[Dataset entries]
Start of Block

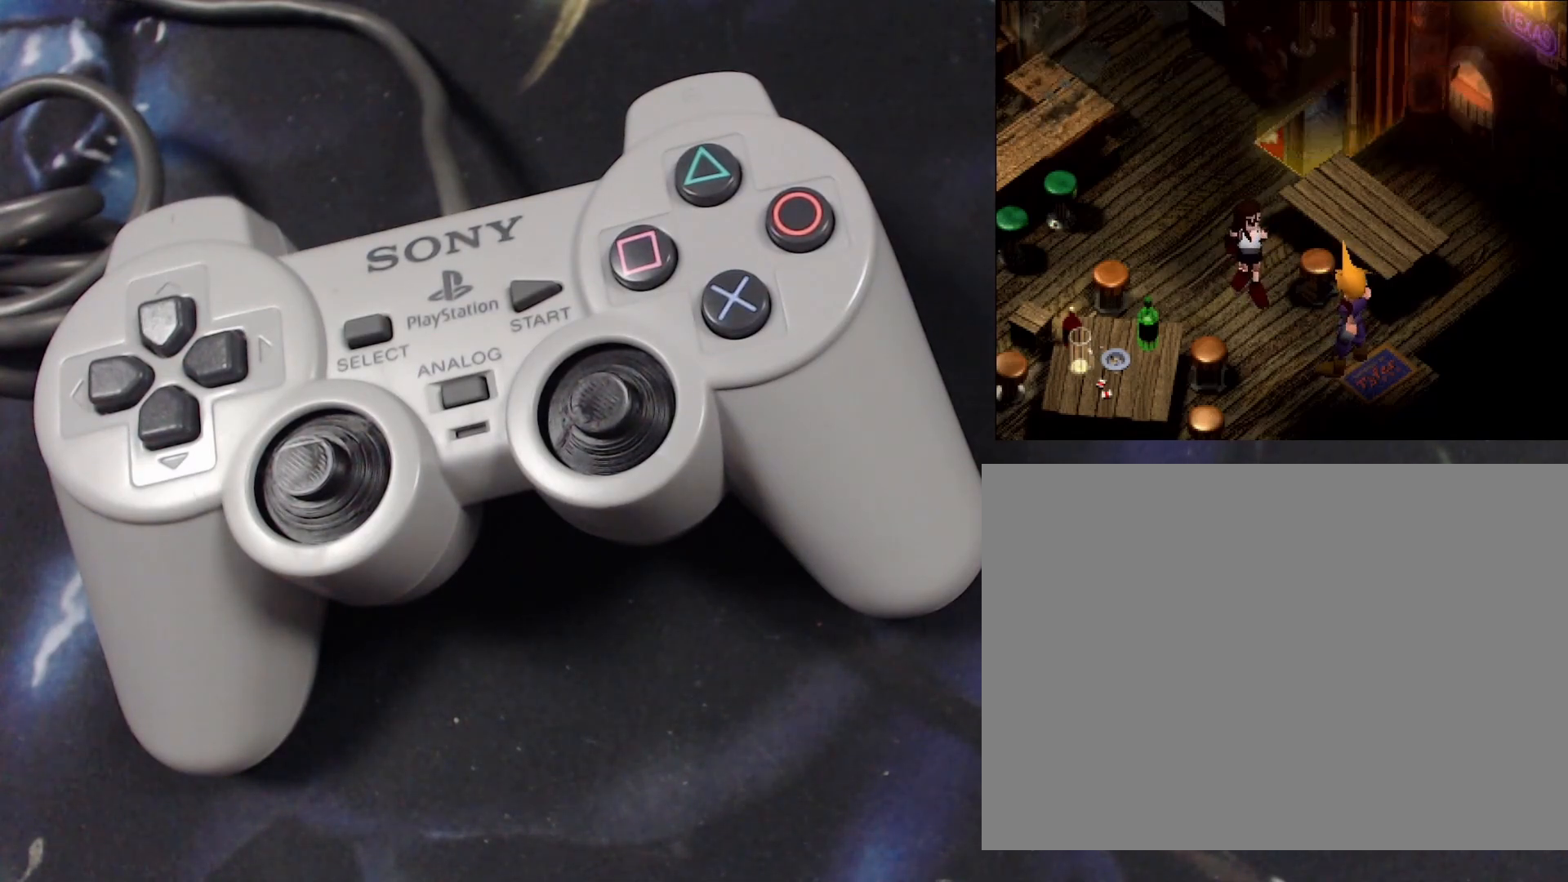
{"buttons": []}
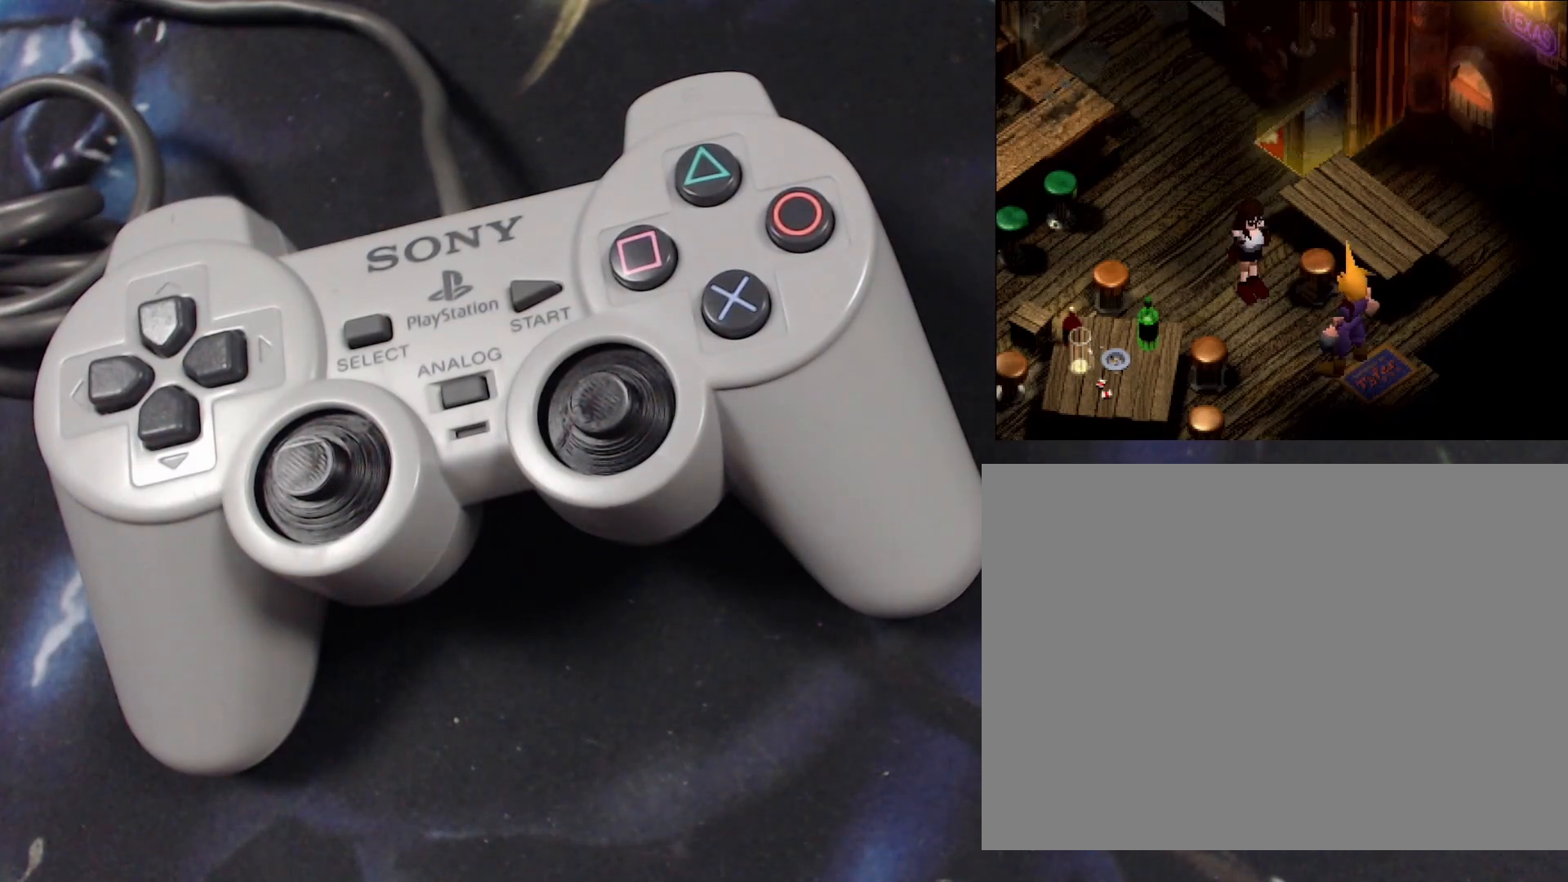
{"buttons": ["CIRCLE"]}
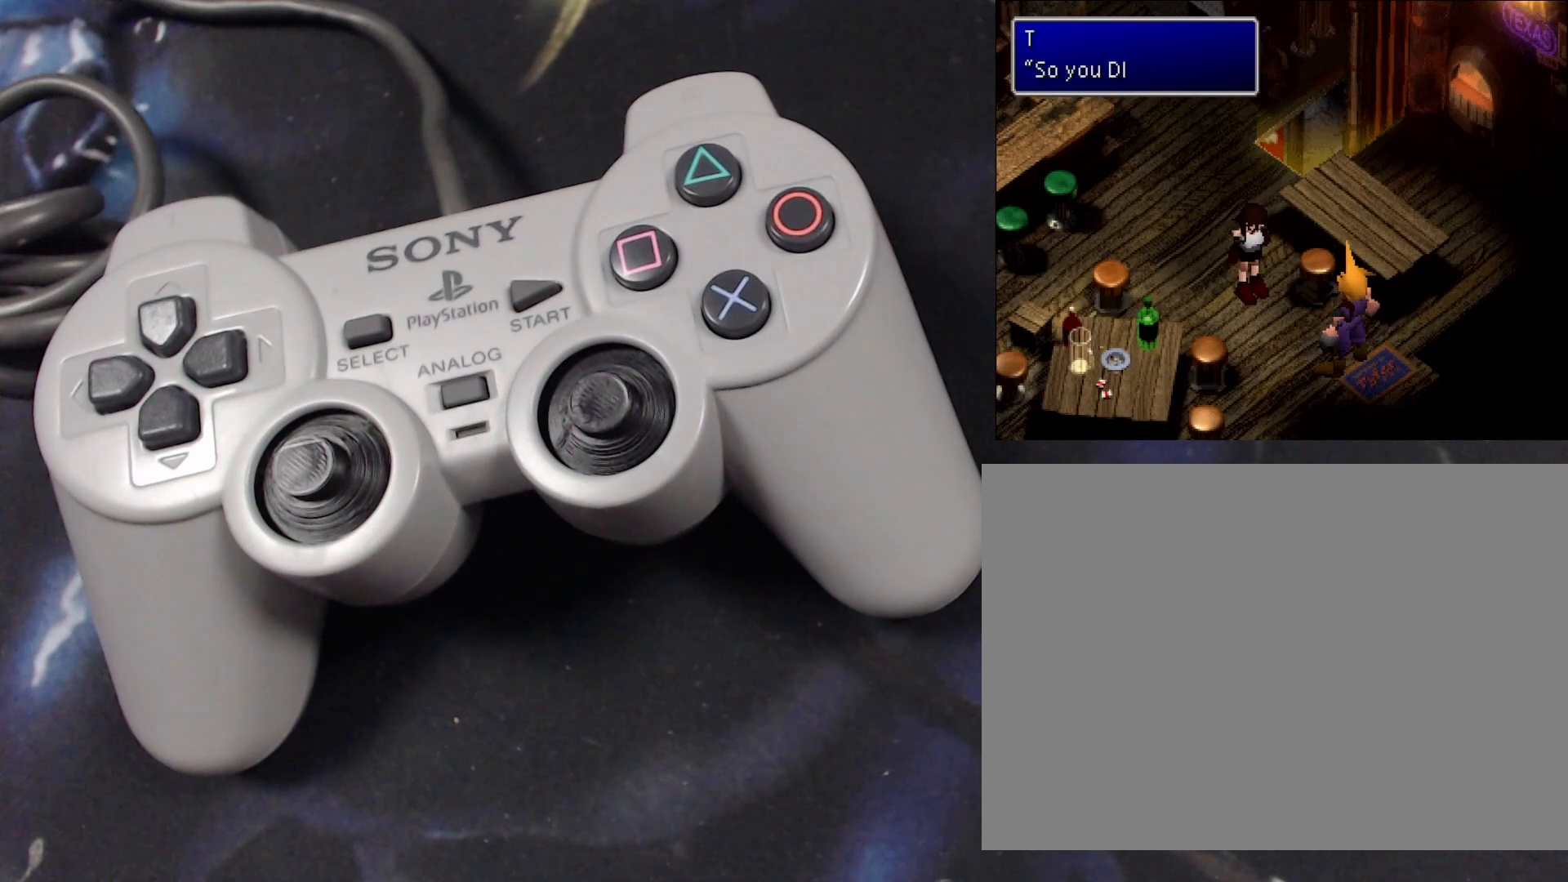
{"buttons": []}
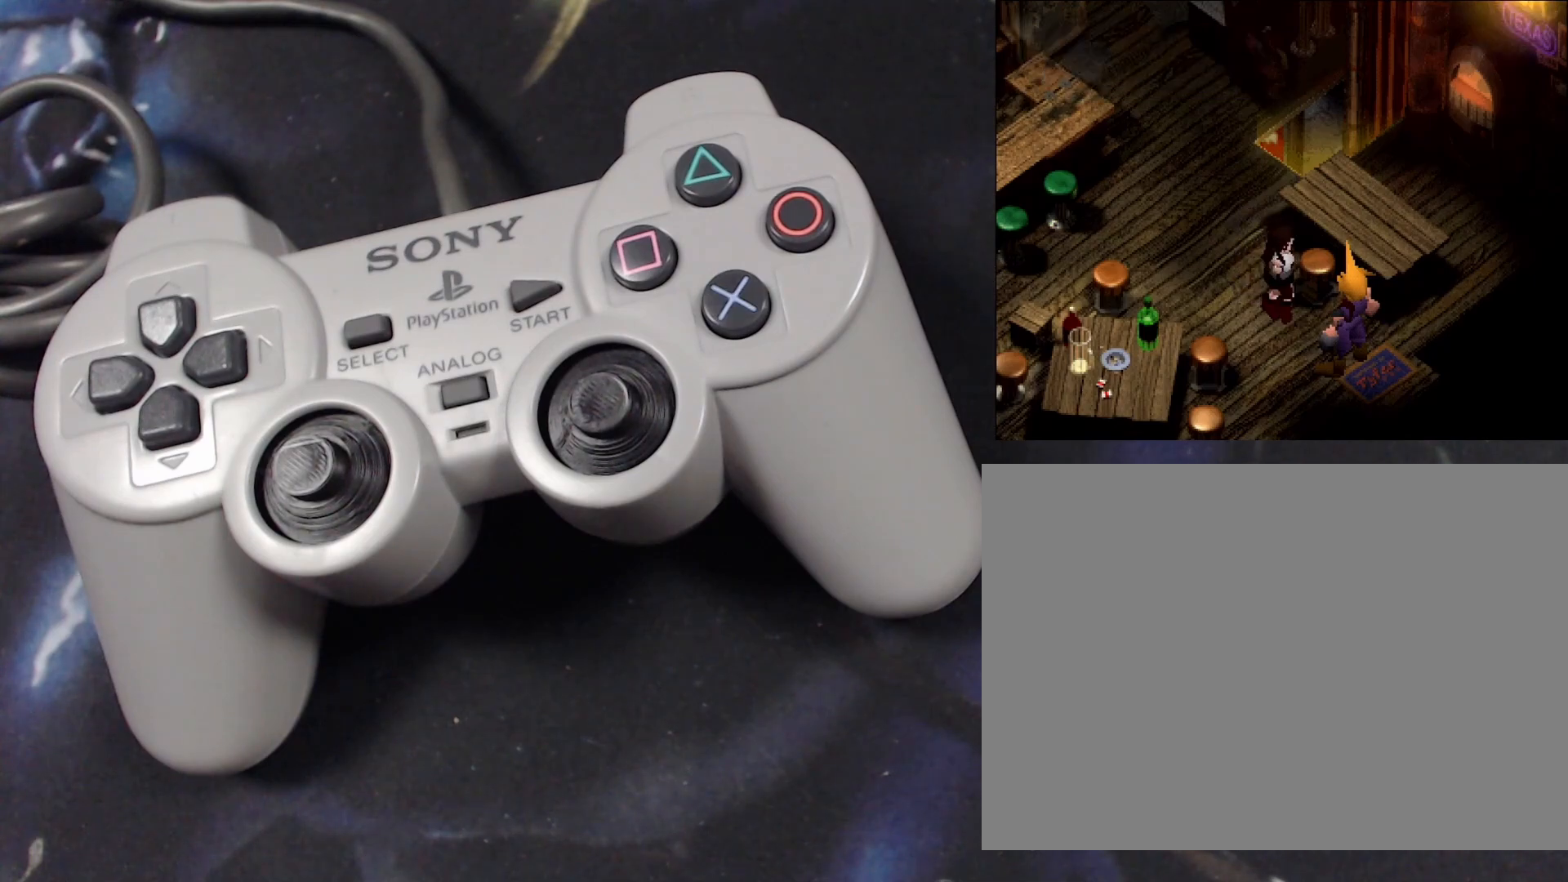
{"buttons": ["CIRCLE"]}
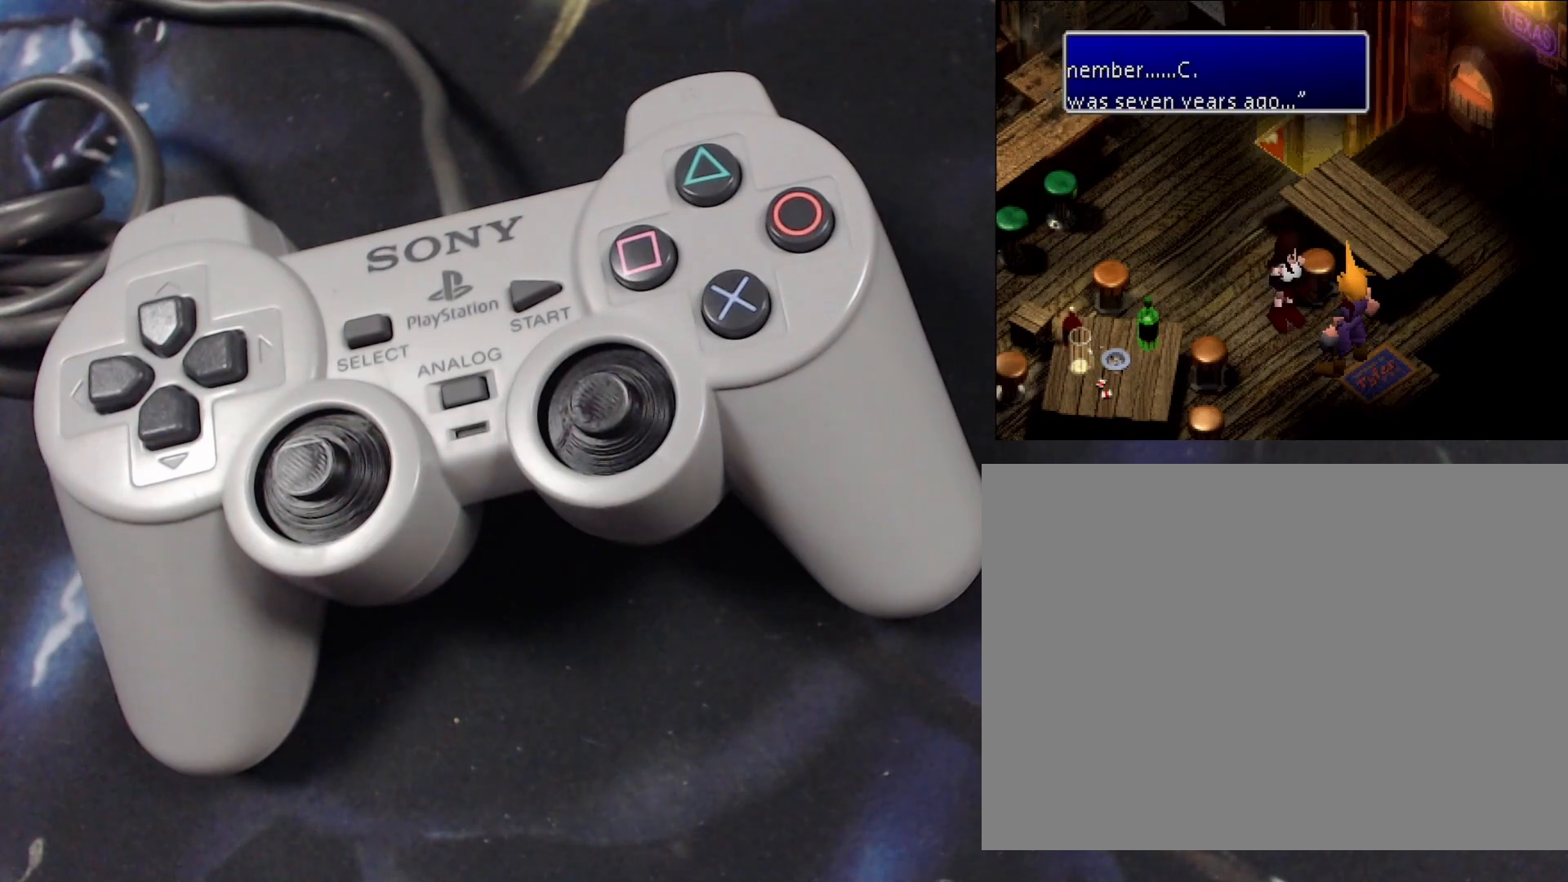
{"buttons": []}
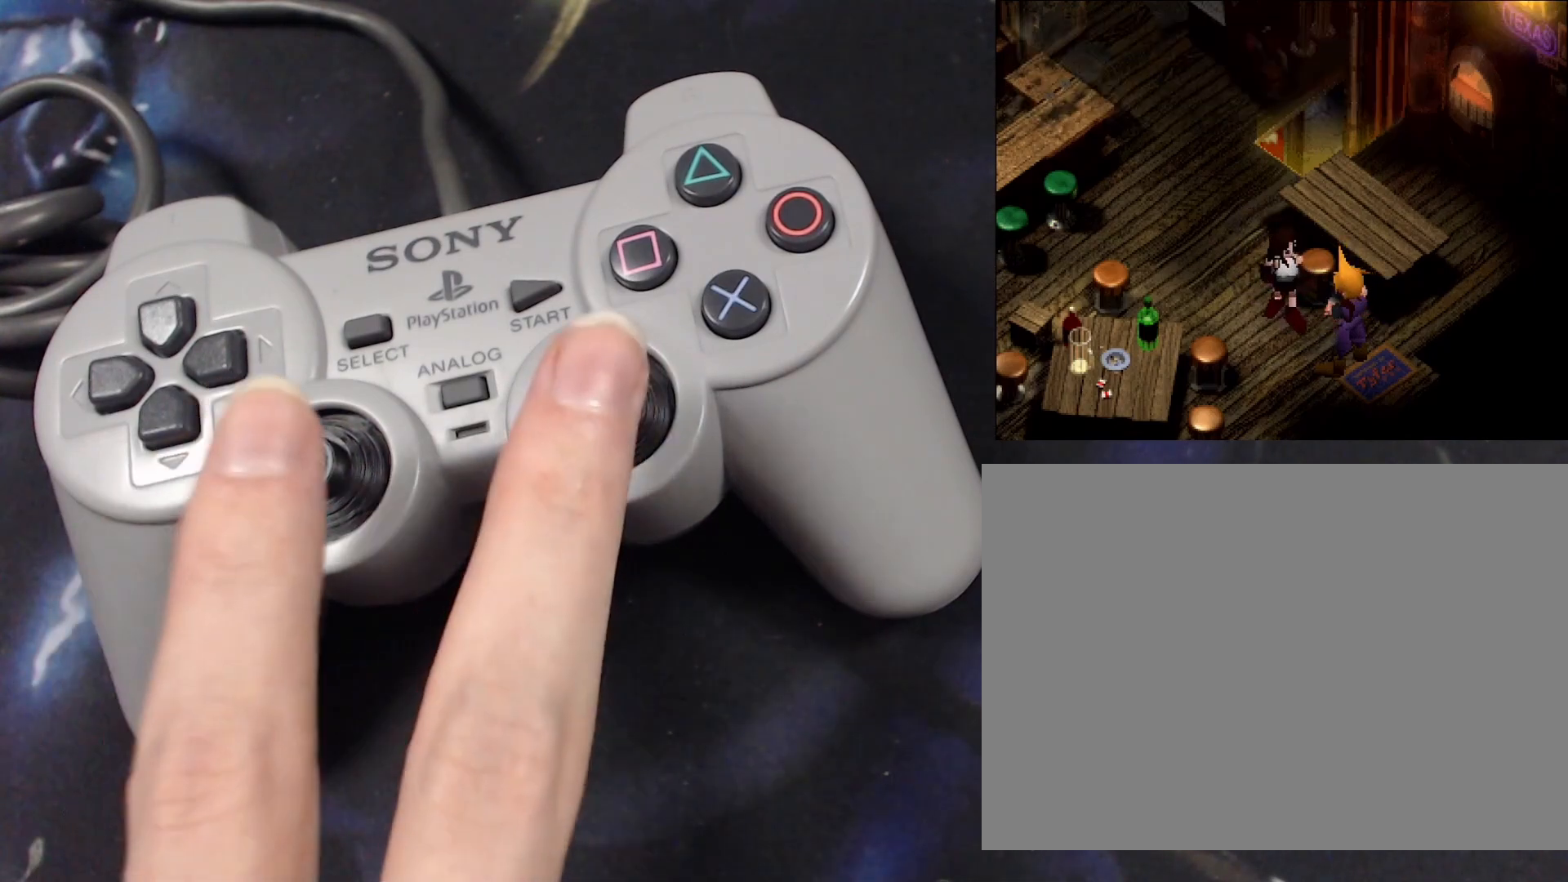
{"buttons": ["CIRCLE"]}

End of Block

Task brief
Please transcribe all of the records above exactly, leaving out any pictures.

Reply to the exercise
{"buttons": []}
{"buttons": ["CIRCLE"]}
{"buttons": []}
{"buttons": ["CIRCLE"]}
{"buttons": []}
{"buttons": ["CIRCLE"]}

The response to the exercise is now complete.